For a long time, the church of the twentieth and twenty-first centuries seems to have abandoned this Biblical model. We build our wheelchair ramps, put in our induction loops and wait for people to come to us. We can’t help it if there are not many disabled people in our congregations; if they don’t come, it’s not our fault. From time to time we hold an evangelistic outreach with a big name speaker in a frantic attempt to get people to come in (although reaching the disabled community is seldom uppermost in the organisers’ minds, I’m sure), with varying degrees of success, often temporary. Hopefully the tide is now turning, but there is still some way to go.
Where would Jesus be if He’d been born today? I’m pretty sure He would be serving at the local food bank, going swimming with the Down’s Syndrome lad next door, having a coffee with the lady in the wheelchair so He can ask her advice about the best present to buy His mother, carrying the shopping home for the elderly veteran in the supermarket queue, accepting a meal from the housebound person who can’t get out to meetings but wants fellowship all the same, helping the blind lady to fill out her forty-two page Employment and Support Allowance form, maybe even asking his deaf neighbour for help filling out His own Job Seeker’s Allowance form!

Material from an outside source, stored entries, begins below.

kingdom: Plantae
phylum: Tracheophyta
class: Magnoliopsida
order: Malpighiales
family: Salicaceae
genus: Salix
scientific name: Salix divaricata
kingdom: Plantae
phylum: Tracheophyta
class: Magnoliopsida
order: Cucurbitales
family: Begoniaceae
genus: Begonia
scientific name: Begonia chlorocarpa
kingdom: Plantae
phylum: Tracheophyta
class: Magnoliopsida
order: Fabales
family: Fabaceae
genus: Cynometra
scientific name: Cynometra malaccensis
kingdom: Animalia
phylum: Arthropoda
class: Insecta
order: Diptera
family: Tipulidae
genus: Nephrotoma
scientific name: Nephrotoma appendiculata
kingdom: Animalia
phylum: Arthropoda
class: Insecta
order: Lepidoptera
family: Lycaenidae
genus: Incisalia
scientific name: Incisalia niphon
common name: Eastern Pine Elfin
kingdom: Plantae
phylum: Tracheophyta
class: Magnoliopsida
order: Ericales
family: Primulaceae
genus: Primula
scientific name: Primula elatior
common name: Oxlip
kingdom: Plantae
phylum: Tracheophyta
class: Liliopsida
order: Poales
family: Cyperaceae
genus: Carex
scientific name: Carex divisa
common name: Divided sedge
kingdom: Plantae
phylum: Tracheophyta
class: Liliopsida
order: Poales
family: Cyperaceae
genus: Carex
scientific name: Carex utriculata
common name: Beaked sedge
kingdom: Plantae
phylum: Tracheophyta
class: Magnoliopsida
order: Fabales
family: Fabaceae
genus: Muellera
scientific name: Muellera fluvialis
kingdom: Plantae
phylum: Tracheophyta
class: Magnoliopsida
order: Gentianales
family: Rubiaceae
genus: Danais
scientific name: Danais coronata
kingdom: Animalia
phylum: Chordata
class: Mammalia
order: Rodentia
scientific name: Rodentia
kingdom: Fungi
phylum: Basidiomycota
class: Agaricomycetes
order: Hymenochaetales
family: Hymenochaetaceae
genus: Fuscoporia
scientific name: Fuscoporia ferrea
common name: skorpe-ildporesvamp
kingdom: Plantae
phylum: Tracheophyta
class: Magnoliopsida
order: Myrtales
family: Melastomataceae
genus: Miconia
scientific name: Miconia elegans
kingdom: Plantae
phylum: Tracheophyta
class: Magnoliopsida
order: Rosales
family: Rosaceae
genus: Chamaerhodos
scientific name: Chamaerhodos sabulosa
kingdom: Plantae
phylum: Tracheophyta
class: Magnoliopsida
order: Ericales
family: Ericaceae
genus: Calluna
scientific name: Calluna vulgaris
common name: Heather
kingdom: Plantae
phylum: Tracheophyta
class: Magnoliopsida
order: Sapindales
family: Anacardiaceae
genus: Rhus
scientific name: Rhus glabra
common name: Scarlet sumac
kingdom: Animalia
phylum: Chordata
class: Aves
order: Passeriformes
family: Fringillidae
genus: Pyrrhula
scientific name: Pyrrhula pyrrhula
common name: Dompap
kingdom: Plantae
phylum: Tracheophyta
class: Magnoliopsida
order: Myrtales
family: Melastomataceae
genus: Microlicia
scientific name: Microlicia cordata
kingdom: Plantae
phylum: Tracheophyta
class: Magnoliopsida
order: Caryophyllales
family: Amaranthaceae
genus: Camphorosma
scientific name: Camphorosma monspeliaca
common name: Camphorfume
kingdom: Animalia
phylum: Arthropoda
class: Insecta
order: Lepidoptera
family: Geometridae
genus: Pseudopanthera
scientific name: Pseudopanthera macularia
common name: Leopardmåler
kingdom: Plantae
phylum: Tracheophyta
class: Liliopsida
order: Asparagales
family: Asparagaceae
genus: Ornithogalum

By the time He had done all that, I don’t think He would be having to look for gimmicks to get people to come to church; if He was there they would go, just to be near Him. I’m sure, in fact, that He would be less interested in 'going to church' than in 'being the Church'. And here’s the mystery of being one with Christ; when we go out and do these things, we’re not just being like Him; we’re not just following His example; we are actually being Christ in those situations. We are bringing Him to the people around us, not in some figurative way but literally. People will gravitate to us, not simply because we’ve been nice to them but because the life of God in us is like a magnet, it’s the power of the Holy Spirit drawing people to Jesus.
My church has recently decided to come out of its four walls and go to where the people are. We’ve sold our building, and are meeting in various locations in the community. It’s not entirely clear how this is going to develop over time, but like Abraham we have obeyed a call to leave home without knowing entirely where we are going, except that God is calling us deep into the heart of our community. I’m not suggesting it would be right for every church to do that; for some their building is what enables them to serve the community. I am encouraging us to try and follow the Biblical model of going where the people are – including disabled people – and not just hoping they’ll come to us.